Source data
• • • • •
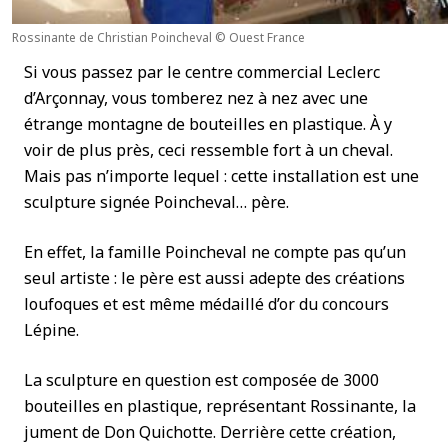
Rossinante de Christian Poincheval © Ouest France
Si vous passez par le centre commercial Leclerc
d’Arçonnay, vous tomberez nez à nez avec une
étrange montagne de bouteilles en plastique. À y
voir de plus près, ceci ressemble fort à un cheval.
Mais pas n’importe lequel : cette installation est une
sculpture signée Poincheval… père.
En effet, la famille Poincheval ne compte pas qu’un
seul artiste : le père est aussi adepte des créations
loufoques et est même médaillé d’or du concours
Lépine.
La sculpture en question est composée de 3000
bouteilles en plastique, représentant Rossinante, la
jument de Don Quichotte. Derrière cette création,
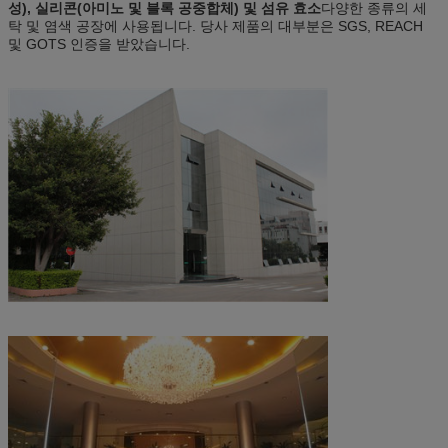
성), 실리콘(아미노 및 블록 공중합체) 및 섬유 효소
다양한 종류의 세
탁 및 염색 공장에 사용됩니다. 당사 제품의 대부분은 SGS, REACH
및 GOTS 인증을 받았습니다.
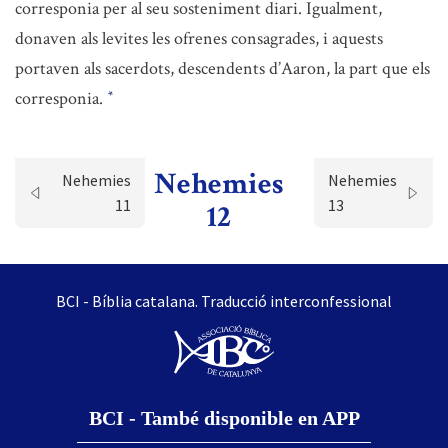
corresponia per al seu sosteniment diari. Igualment,
donaven als levites les ofrenes consagrades, i aquests
portaven als sacerdots, descendents d’Aaron, la part que els
corresponia.
*
Nehemies
Nehemies
Nehemies
11
13
12
BCI - Bíblia catalana. Traducció interconfessional
BCI - També disponible en APP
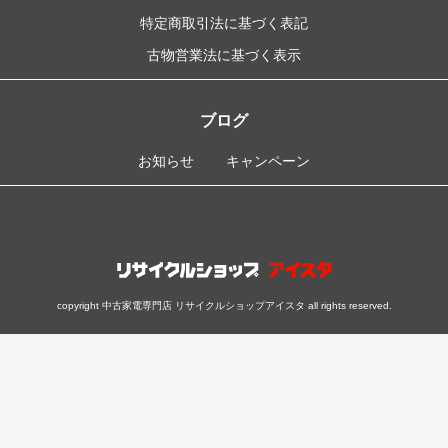
特定商取引法に基づく表記
古物営業法に基づく表示
ブログ
お知らせ
キャンペーン
copyright 中古家電専門店 リサイクルショップアイスタ all rights reserved.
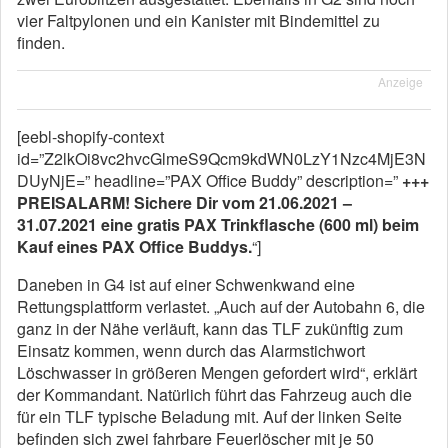
vier Faltpylonen und ein Kanister mit Bindemittel zu
finden.
Anzeige
[eebl-shopify-context
id=”Z2lkOi8vc2hvcGlmeS9Qcm9kdWN0LzY1Nzc4MjE3N
DUyNjE=” headline=”PAX Office Buddy” description=”
+++
PREISALARM! Sichere Dir vom 21.06.2021 –
31.07.2021 eine gratis PAX Trinkflasche (600 ml) beim
Kauf eines PAX Office Buddys.
“]
Daneben in G4 ist auf einer Schwenkwand eine
Rettungsplattform verlastet. „Auch auf der Autobahn 6, die
ganz in der Nähe verläuft, kann das TLF zukünftig zum
Einsatz kommen, wenn durch das Alarmstichwort
Löschwasser in größeren Mengen gefordert wird“, erklärt
der Kommandant. Natürlich führt das Fahrzeug auch die
für ein TLF typische Beladung mit. Auf der linken Seite
befinden sich zwei fahrbare Feuerlöscher mit je 50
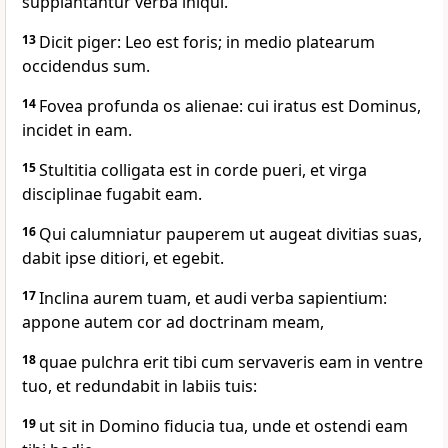
supplantantur verba iniqui.
13
Dicit piger: Leo est foris; in medio platearum
occidendus sum.
14
Fovea profunda os alienae: cui iratus est Dominus,
incidet in eam.
15
Stultitia colligata est in corde pueri, et virga
disciplinae fugabit eam.
16
Qui calumniatur pauperem ut augeat divitias suas,
dabit ipse ditiori, et egebit.
17
Inclina aurem tuam, et audi verba sapientium:
appone autem cor ad doctrinam meam,
18
quae pulchra erit tibi cum servaveris eam in ventre
tuo, et redundabit in labiis tuis:
19
ut sit in Domino fiducia tua, unde et ostendi eam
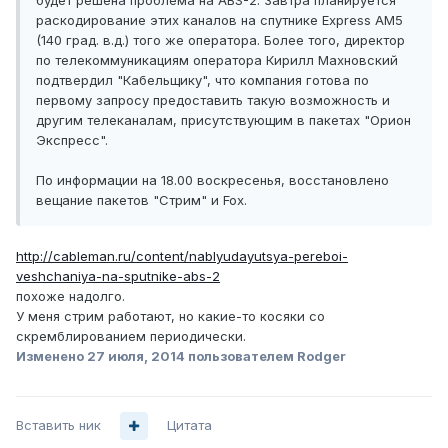
будет решена проблема на ABS-2. Завтра планируется
раскодирование этих каналов на спутнике Express AM5
(140 град. в.д.) того же оператора. Более того, директор
по телекоммуникациям оператора Кирилл Махновский
подтвердил "Кабельщику", что компания готова по
первому запросу предоставить такую возможность и
другим телеканалам, присутствующим в пакетах "Орион
Экспресс".
По информации на 18.00 воскресенья, восстановлено
вещание пакетов "Стрим" и Fox.
http://cableman.ru/content/nablyudayutsya-pereboi-
veshchaniya-na-sputnike-abs-2
похоже надолго.
У меня стрим работают, но какие-то косяки со
скремблированием периодически.
Изменено
27 июля, 2014
пользователем Rodger
Вставить ник
Цитата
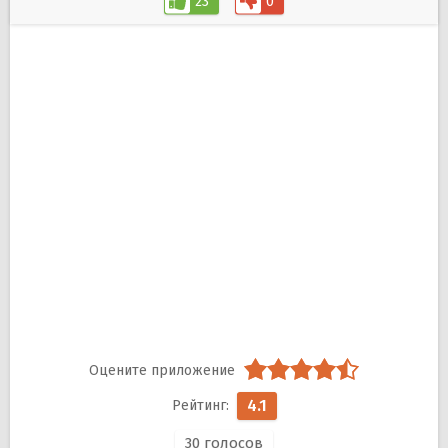
23
0
4.1
30
голосов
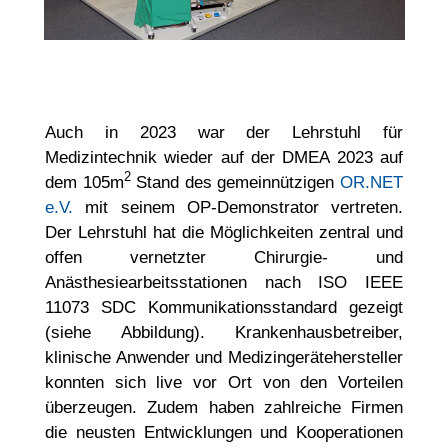
Auch in 2023 war der Lehrstuhl für
Medizintechnik wieder auf der DMEA 2023 auf
2
dem 105m
Stand des gemeinnützigen
OR.NET
e.V.
mit seinem OP-Demonstrator vertreten.
Der Lehrstuhl hat die Möglichkeiten zentral und
offen vernetzter Chirurgie- und
Anästhesiearbeitsstationen nach ISO IEEE
11073 SDC Kommunikationsstandard gezeigt
(siehe Abbildung). Krankenhausbetreiber,
klinische Anwender und Medizingerätehersteller
konnten sich live vor Ort von den Vorteilen
überzeugen. Zudem haben zahlreiche Firmen
die neusten Entwicklungen und Kooperationen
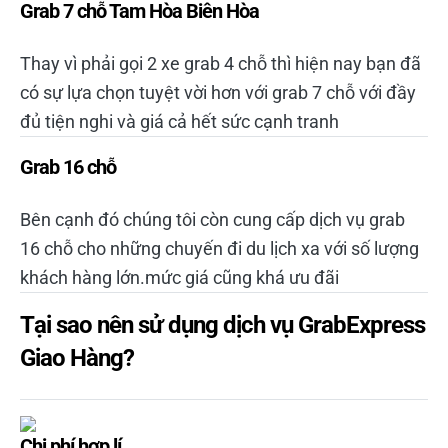
Grab 7 chỗ Tam Hòa Biên Hòa
Thay vì phải gọi 2 xe grab 4 chỗ thì hiện nay bạn đã
có sự lựa chọn tuyệt vời hơn với grab 7 chỗ với đầy
đủ tiện nghi và giá cả hết sức cạnh tranh
Grab 16 chỗ
Bên cạnh đó chúng tôi còn cung cấp dịch vụ grab
16 chỗ cho những chuyến đi du lịch xa với số lượng
khách hàng lớn.mức giá cũng khá ưu đãi
Tại sao nên sử dụng dịch vụ GrabExpress
Giao Hàng?
Chi phí hợp lí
• • • • •
● **BRIEF**: Filtering the entries above by the word "plastique", copy each line that matches.

● **WRITTEN SOLUTION**:
étrange montagne de bouteilles en plastique. À y
bouteilles en plastique, représentant Rossinante, la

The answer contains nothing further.